The clock hangs (as did the one it replaced) on a wall near a windowsill upon which an LCD RC-clock keeps (seemingly) perfect time. Obviously glass vs brick (insulation-filled cavity wall) is slightly different, but given the line-of-sight-ish direction to the Cumbria mast, probably not a great factor. And this was not a known problem prior to the predecessor starting to go off-kilter.
The only factor that seems to coincide with the errors starting to crop up, might be the installation of a smart-meter. Within the same stretch of wall is some of the electricity-feed (and, for some time before, bits of the FIT-equipment that the roof solar panels also connect to, though their inverter is elsewhere). Since the smart-meter, a battery-storage was installed (last autumn, not yet reached the time of year when it is useful, and this is after the replacement clock), also located near the inverter (though includes changed cabling to/from the meter-box). But, though it is hard to pin down, the most logical (local) change was the smart-meter installation itself. Thus intimating that either it's the (SIM-based?) call-home signal doing something to corrupt 'Rugby' reception (unlikely?), or some novel electrical flux from whatever rearrangement of supply (external and solar) got fed through the new meter and other bits and pieces inserted betwixt incoming supply and onwards towards the separate (different housing) fusebox unit.

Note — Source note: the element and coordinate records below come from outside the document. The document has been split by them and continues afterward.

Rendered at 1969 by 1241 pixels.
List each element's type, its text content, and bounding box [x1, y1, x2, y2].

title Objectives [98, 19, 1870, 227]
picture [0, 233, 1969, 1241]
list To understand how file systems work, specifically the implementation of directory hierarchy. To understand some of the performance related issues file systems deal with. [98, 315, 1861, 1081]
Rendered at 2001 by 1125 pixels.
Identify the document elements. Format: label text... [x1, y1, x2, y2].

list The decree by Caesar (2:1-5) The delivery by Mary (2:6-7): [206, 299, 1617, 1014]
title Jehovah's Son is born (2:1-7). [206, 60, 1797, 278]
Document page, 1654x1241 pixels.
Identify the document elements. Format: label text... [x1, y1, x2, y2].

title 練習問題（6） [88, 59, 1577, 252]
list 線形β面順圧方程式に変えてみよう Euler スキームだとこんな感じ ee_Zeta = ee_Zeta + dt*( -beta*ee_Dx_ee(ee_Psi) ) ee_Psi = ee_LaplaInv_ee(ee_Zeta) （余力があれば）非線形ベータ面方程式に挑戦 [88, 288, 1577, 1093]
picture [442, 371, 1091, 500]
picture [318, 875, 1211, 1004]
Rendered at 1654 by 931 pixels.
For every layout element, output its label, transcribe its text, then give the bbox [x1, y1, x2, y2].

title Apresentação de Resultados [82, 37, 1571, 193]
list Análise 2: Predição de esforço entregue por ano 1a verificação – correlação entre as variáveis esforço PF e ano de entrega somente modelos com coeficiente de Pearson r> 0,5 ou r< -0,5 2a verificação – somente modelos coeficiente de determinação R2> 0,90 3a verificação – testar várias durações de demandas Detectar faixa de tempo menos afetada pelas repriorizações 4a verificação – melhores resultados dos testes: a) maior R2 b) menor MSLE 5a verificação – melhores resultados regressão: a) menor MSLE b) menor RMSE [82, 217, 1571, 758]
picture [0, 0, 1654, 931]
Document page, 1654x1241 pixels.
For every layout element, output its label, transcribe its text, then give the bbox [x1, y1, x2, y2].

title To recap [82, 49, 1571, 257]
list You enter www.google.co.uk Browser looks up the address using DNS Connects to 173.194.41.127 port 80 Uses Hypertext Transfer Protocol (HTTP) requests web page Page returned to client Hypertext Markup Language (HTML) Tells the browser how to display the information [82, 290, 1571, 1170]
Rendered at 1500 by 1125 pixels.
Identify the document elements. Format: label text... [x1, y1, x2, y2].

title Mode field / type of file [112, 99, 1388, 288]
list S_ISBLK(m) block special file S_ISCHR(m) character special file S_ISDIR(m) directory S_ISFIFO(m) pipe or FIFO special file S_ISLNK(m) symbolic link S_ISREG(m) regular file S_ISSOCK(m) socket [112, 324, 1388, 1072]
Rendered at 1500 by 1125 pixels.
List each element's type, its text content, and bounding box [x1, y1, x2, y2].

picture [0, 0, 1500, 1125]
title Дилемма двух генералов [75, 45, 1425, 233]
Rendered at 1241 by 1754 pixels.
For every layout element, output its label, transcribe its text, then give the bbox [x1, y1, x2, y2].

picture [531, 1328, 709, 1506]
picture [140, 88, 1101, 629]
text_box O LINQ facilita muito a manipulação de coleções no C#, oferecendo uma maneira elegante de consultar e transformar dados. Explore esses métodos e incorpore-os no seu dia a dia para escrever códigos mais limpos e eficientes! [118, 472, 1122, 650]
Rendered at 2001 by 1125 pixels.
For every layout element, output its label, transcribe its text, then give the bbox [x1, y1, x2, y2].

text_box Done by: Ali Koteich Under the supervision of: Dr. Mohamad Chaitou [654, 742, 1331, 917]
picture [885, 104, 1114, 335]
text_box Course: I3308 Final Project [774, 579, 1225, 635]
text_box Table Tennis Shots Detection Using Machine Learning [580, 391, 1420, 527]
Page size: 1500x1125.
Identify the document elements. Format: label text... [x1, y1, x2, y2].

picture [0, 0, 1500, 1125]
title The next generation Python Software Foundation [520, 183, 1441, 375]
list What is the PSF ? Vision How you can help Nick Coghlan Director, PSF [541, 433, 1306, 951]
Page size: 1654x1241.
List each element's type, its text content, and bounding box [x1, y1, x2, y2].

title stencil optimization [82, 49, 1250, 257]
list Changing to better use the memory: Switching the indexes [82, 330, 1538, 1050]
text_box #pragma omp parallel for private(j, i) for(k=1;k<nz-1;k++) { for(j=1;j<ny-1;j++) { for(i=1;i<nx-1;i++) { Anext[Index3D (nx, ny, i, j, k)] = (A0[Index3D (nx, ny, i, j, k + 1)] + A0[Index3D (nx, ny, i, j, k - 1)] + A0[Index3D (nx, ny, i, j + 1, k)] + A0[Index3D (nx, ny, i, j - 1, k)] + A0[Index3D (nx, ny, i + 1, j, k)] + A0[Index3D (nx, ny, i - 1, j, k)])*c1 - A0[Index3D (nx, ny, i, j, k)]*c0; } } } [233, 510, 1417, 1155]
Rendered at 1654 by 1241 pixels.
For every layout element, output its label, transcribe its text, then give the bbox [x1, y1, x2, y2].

As an experiment, have asked the owner to moun the clock on a different (internal) wall. Too early to tell, but not so much obvious periods of inaccuracy. Second-hand retains customary precision (against other clocks), and I
once caught it whirring maybe from "two-ish minutes slow" to become correct again, once, but never noticed to be "running wrong" for any time at all, despite greater awareness and thus comparing with other clocks/etc, nor adjusting forward for a majority of the 12 hour sweep.
Had, at one point looked into the actual time-signal encoding. The time difference (in minutes) seemed to be 01010101
2 minutes 85m, 1h25m) fast, prompting ideas of a beat interference getting entangled with the broadcast 'data', but this didn't seem to hold up with either the way the signal is encoded nor the other phases of error and correctness observed. (This, admittedly, is probably the closest this issue comes to being a 'computer' problem.)
I've had both clocks 'opened'. More so with the old one, once "broken", but I've had the face-'glass' off the new one. No apparent mechanical seizure. Could not quite free the quartz-unit's casing (on the proven 'dead' old one) to poke away at the dead circuitry/internal gearing (and not even gone that far on the new 'working' one), very much designed as "no user-servicable parts", at that level, and screws and casing 'tabs' seem to have been designed as much more impregnible than the '80s-era same-style integrated travel alarm clocks (just quartz/mechanical, not RC) that I regularly dismantled and remantled
just for fun way back then.
(I was going to actually break open the old-one's casing, but the owner went and put it into IEEE bin at the refuse site, shortly after its replacement was installed.)
Anyway, for now I'm opening up this question to anyone who might have a better technical insight than myself, as far as any more remote disgnosis might be made. If the clock's owner can't handle turning to glance at the different wall, to get an idea of the time, it may get moved back and we'll see if it goes crazy again on a(n, ironically,) irregular but very frequent basis. If the new clock actually breaks (like the old one), then
its replacement might be permanently moved across. If it just runs its battery down quicker than expected (all that 12-hour forwarding?), as we think it's also been doing, then it'll probably just be lived with.